I combed down to the ends. “I’ve seen things that would keep you up at night. This is not one of them.” I made another part in her hair. “Not much fazes me. This isn’t even a particularly bad case. There’s hardly anything here.”
“This is so stupid. Who even gets head lice?” she said. “I’ve had lice before.”
She blinked at me. “But… but you’re so pretty!”
I laughed. “Pretty girls can’t have lice? Trust me, they can. Lice are actually attracted to clean scalps, did you know that? It doesn’t mean you’re dirty.”
A flicker of gratitude moved across her expression, but then her face darkened again.
“How have you been doing?” I asked. She sniffed, but she didn’t answer.
“My mom was gone a lot too,” I said, wiping the comb on the paper towel. “I was in foster care a couple of times, so I get it.”
“You were?” “I was.”
“What’d she do?” she asked.
I shrugged. “She wasn’t really good at taking care of me.”
She peered at me. “My mom was good at taking care of me,” she said, her voice almost too low for me to hear.
“You know who else will be good at that? Justin. And Leigh too.”
A long pause. “I guess. It’s like, nobody gets it though.
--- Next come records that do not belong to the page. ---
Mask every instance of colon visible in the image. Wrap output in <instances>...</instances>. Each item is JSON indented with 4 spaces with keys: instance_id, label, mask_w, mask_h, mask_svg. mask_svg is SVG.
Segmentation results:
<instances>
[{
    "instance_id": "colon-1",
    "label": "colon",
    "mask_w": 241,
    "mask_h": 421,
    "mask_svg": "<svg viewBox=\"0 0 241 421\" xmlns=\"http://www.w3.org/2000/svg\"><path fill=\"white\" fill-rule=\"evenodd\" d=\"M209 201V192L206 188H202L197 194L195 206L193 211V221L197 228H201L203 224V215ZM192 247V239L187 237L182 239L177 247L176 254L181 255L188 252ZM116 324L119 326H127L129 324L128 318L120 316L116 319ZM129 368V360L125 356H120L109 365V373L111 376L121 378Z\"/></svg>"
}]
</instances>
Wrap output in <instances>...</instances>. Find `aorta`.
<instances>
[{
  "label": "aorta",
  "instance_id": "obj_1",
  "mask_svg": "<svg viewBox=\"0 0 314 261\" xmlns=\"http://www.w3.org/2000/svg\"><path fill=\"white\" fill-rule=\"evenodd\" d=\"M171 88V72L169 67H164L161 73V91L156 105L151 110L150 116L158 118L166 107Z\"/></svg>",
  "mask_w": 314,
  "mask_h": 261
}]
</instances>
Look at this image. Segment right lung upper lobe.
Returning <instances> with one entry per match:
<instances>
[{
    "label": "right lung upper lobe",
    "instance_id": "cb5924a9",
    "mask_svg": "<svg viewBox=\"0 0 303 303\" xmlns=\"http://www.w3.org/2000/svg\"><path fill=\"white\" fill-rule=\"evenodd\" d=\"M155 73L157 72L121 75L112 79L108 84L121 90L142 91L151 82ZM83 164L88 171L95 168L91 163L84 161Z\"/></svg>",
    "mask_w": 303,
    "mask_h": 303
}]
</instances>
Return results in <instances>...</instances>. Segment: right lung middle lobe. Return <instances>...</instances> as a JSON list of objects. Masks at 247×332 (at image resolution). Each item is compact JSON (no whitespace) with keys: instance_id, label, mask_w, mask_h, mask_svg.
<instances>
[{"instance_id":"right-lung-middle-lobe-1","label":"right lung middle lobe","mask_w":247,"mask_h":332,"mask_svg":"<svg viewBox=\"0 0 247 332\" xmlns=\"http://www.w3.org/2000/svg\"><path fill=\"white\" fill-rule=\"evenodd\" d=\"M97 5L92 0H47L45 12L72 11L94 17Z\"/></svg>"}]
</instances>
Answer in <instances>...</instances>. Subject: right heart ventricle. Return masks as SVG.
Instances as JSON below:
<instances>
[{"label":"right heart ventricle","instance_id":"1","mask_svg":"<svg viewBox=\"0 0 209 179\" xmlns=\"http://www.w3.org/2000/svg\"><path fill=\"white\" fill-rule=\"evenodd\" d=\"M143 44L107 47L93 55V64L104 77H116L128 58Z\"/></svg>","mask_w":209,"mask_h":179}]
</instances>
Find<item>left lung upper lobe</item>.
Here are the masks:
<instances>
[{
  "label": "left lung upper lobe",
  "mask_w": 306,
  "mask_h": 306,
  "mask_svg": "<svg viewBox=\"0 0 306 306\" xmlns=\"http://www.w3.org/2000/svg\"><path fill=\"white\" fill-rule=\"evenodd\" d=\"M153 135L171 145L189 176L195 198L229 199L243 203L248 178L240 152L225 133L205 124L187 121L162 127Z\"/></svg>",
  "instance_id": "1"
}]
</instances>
Alex is just all Alex and Chelsea’s so small she doesn’t even know. She thinks Mom’s at camp.”
“Camp’s as good of a story as any. Let it be camp.” “Yeah, but it can’t be camp for me. I have to know.”
“She’ll be home one day, Sarah. It’ll come faster than you think. You can visit her and write to her and call her. You can stay close to her—you just have to try. I know this is hard, but good things can still come out of it.”
She rolled her eyes. “Like what?”
“You find out a lot about yourself during times like this. You realize how resilient you are and what you’re capable of.”
“I don’t want to know any of that,” she said.
“Ha. Fair enough.” I worked quietly for a moment. “What are you going to miss the most while your mom’s gone?” I asked.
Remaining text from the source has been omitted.